▸ Activities
(1) Decide whether each of the following statements agrees with the excerpt on field extensions and finite fields, answering yes or no and quoting the words of the excerpt that decide it: (a) every finite field is isomorphic to a unique field of the form GF(p^n); (b) building GF(p^n) as a quotient requires one particular irreducible polynomial of degree n; (c) GF(p^ℓ) is contained in GF(p^k) exactly when ℓ divides k.
(2) Write the next part of the excerpt on field extensions and finite fields, picking up after its last statement.

[Selected excerpt]

Let $$L/F/k$$ be a finite tower of field extensions. \begin{align*} [L : k] = [L: F][F: k] .\end{align*}

## Finite Fields

$${\mathbf{GF}}(p^n)\cong \frac{{ \mathbf{F} }_p}{(f)}$$ where $$f \in { \mathbf{F} }_p[x]$$ is any irreducible of degree $$n$$, and $${\mathbf{GF}}(p^n) \cong { \mathbf{F} }[\alpha] \cong \mathop{\mathrm{span}}_{ \mathbf{F} }\left\{{1, \alpha, \cdots, \alpha^{n-1}}\right\}$$ for any root $$\alpha$$ of $$f$$.

Every finite field $$F$$ is isomorphic to a unique field of the form $${\mathbf{GF}}(p^n)$$ and if $$\operatorname{ch}F = p$$, it has prime subfield $${ \mathbf{F} }_p$$.

$${\mathbf{GF}}(p^\ell) \leq {\mathbf{GF}}(p^k) \iff \ell$$ divides $$k$$.

[/Selected excerpt]
[Recorded data]

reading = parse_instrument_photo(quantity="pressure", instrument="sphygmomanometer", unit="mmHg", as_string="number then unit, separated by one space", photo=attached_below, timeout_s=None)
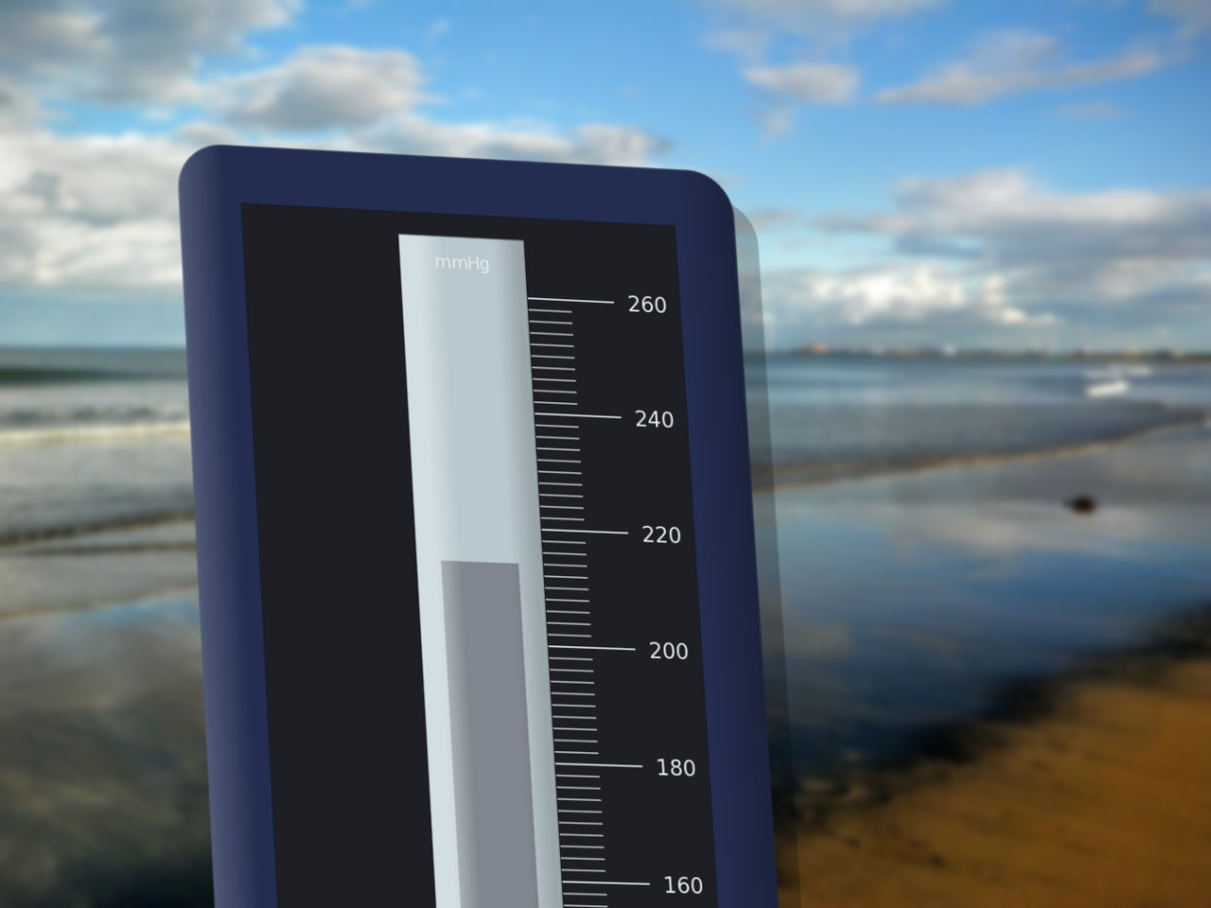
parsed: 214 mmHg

[/Recorded data]

▸ Results for each task
(1)
(a) Yes: "is isomorphic to a unique field of the form"
(b) No: "is any irreducible of degree"
(c) Yes: "divides"

(2)
$${\mathbf{GF}}(p^n)$$ is the splitting field of $$\rho(x) = x^{p^n} - x$$, and the elements are exactly the roots of $$\rho$$.

Every element is a root by Cauchy’s theorem, and the $$p^n$$ roots are distinct since its derivative is identically $$-1$$.

\todo[inline]{todo}


Let $$\rho_n \coloneqq x^{p^n} - x$$. Then $$f(x) \divides \rho_n(x) \iff \deg f \divides n$$ and $$f$$ is irreducible.

$$x^{p^n} - x = \prod f_i(x)$$ over all irreducible monic $$f_i \in { \mathbf{F} }_p[x]$$ of degree $$d$$ dividing $$n$$.

$$\impliedby$$:

• Suppose $$f$$ is irreducible of degree $$d$$.
• Then $$f \divides x^{p^d} - x$$, by considering $$F[x]/\left\langle{f}\right\rangle$$.
• Thus $$x^{p^d} - x \divides x^{p^n} - x \iff d\divides n$$.

$$\implies$$:

• $$\alpha \in {\mathbf{GF}}(p^n) \iff \alpha^{p^n} - \alpha = 0$$, so every element is a root of $$\phi_n$$ and $$\deg \min(\alpha, { \mathbf{F} }_p) \divides n$$ since $${ \mathbf{F} }_p(\alpha)$$ is an intermediate extension.

• So if $$f$$ is an irreducible factor of $$\phi_n$$, $$f$$ is the minimal polynomial of some root $$\alpha$$ of $$\phi_n$$, so $$\deg f \divides n$$.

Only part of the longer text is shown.